The hot August air sat heavy on the street, as though too tired to stir. Brooklyn, East New York, with few trees, just ripples in asphalt. The window fans whirred. Mama’s sat on fire escapes dabbing their forehead, watching children scurry after bubbles. I was here with Joy, a college sophomore from Minnesota, who was doing a great job living up to her name. Our assignment was Miller Street, an aged out, broken down block of subsidized housing, drugs and gang violence. Mr. Willie Branch had sent us here.
“Knock on doors,” the good reverend told us. We swallowed.
Joy and I had taken the three train to New Lots station, then worked our way back toward Miller Street, avoiding pewk-splatter, shattered whiskey bottles, and an occasional dog pile. A skinny balding white dude, and a scorching blond innocent. Why should anyone give us the time of day?’

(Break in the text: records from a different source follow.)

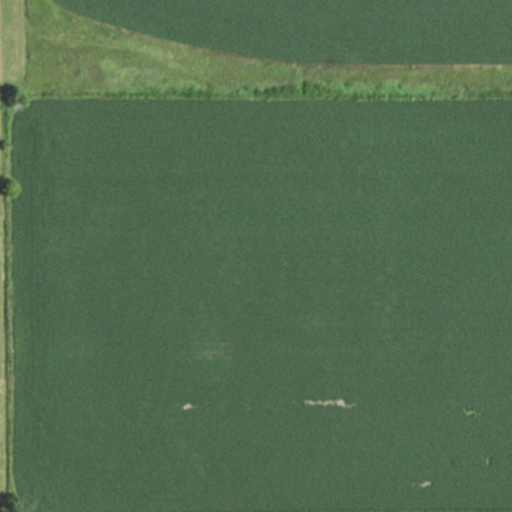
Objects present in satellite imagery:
road: (0, 410)
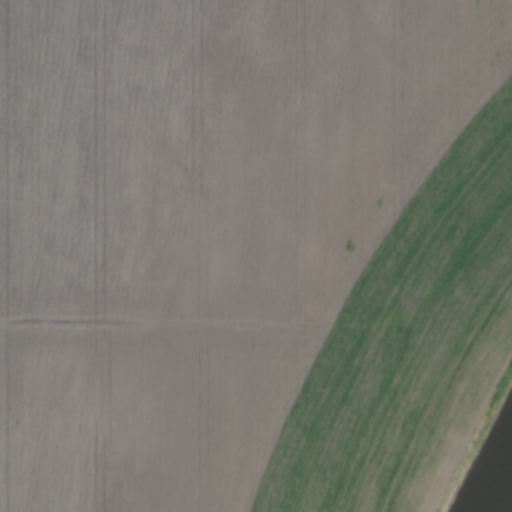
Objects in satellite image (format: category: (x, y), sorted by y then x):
river: (511, 509)
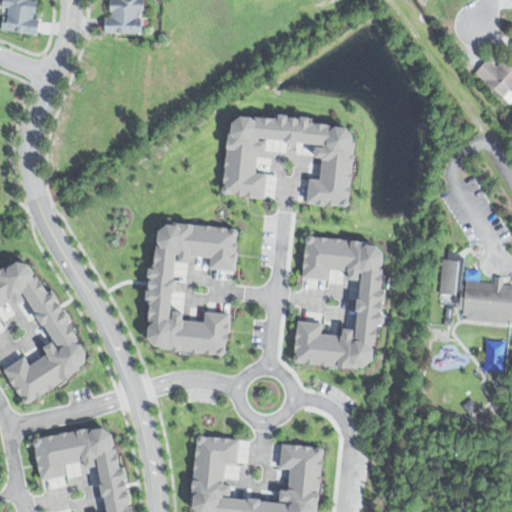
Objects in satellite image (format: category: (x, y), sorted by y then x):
road: (482, 12)
building: (22, 16)
building: (22, 16)
building: (127, 16)
building: (127, 17)
building: (510, 49)
road: (26, 66)
building: (495, 81)
building: (495, 81)
building: (287, 154)
building: (297, 155)
road: (456, 179)
road: (65, 258)
building: (447, 273)
building: (452, 275)
building: (186, 284)
building: (195, 286)
road: (275, 289)
building: (344, 299)
building: (488, 300)
building: (488, 300)
building: (352, 303)
building: (47, 331)
building: (41, 333)
road: (122, 396)
road: (239, 400)
road: (348, 436)
road: (13, 457)
building: (92, 460)
building: (83, 461)
building: (253, 478)
building: (261, 478)
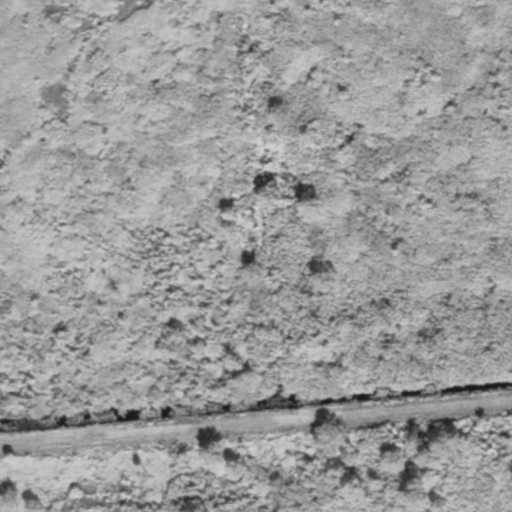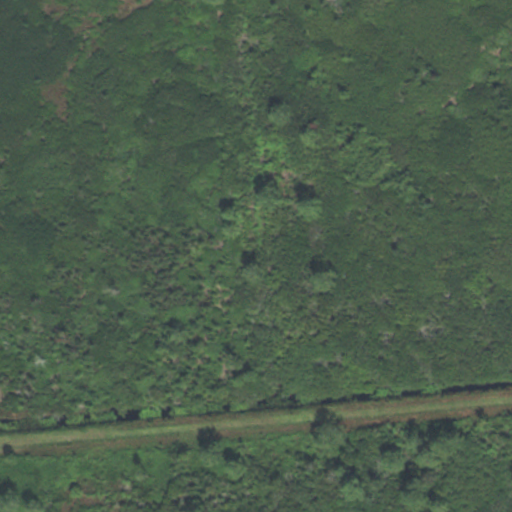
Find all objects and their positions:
road: (256, 416)
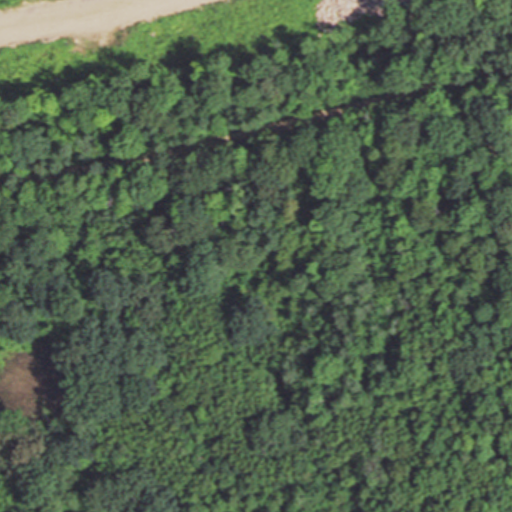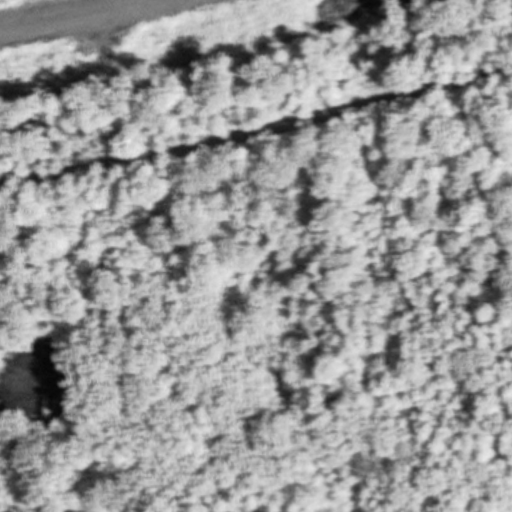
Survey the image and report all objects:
landfill: (197, 46)
road: (258, 139)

When we arrived on Miller Street, we prayed and bent into our assignment. Not bravely, mind you, just pure obedience, and nothing more. People were kind, and wore polite smiles, knowing we were not from there. After a couple attempts at turning the conversation to spiritual things, we saw two men, probably in their twenties, seated on a porch. Both watching us, smiling! I swallowed, lifted the iron gate latch, and walked through. They both sat up and extended their hands to shake, then looked at one another in a kind of amused surprise.
“Can we help you?” The one man asked, and then he exchanged another glance with his friend, as if both knew something we didn’t. We weren’t sure what to say, so we waited.
“We’re sorry,” they explained, “go on, we’d loved to know why you’re here.”
It was straightforward, there to talk about a relationship with God. William, the talkative one, asked about God’s view of suffering, and mentioned the book of Job. Then I pulled out a copy of the booklet, Connecting with God, a light green and teal blue tract we use with teens. Their eyes grew wider.
“Would you mind if we went through this with you,” I asked.
“God ahead, we’d love to hear what’s in it.”
Joy and I took turns with each point, and after each section, paused to ask the transition question. Even before we could ask it though, our new friends were poking one another and looking more shocked every turn of the page. By the third point, my curiosity had been exhausted.
“Ok, guys, what’s up?” I asked. Smiling, I fondled the booklet lightly in my hands and waited.
“Do you want to tell them?” William asked his friend.
“Sure. You see, we both had dreams this week, of two white people, a man and we thought his daughter, coming to our neighborhood.” Pointing to Joy, “real blond,” he said. “In fact, for the last three nights it’s been the same dream, only each night they share one of the points in the booklet you’re holding. We were waiting for you to come, to give us the rest of it.”
“Well?” asked William, looking at us.
Joy and I looked at one another in shock, and then back to our company.
“Well what?” I asked.
“Are you going to tell us how it ends?”
We shared laughter, and then we turned the page and ‘finished it.’ They both prayed to receive Christ on that porch, in East New York, on a steel melting hot August morning, outside every comfort Joy and I had ever known, stripped of every excuse and strength, we simply showed up and watched what God could do in a heart He had prepared.
As Joy and I were walking on the street a short time later, we felt stunned. Did that really happen? No one’s going to believe us, we joked.
I imagine every soul a door, and in moments where God inspires, we are only asked to lean against it, ever so slightly, to see how far open it may swing. If it does give way, God is moving, and if doesn’t budge, there’s nothing lost. Joy and I leaned on more ‘doors’ that morning, and in the end, thirteen individuals, young and old prayed with us, all within the span of a single block.
Willie had told us to knock on doors, but what he really meant was to risk a lean, in the power of the Holy Spirit.
If everything good in us, is God in us, then a lean turns out to be just enough.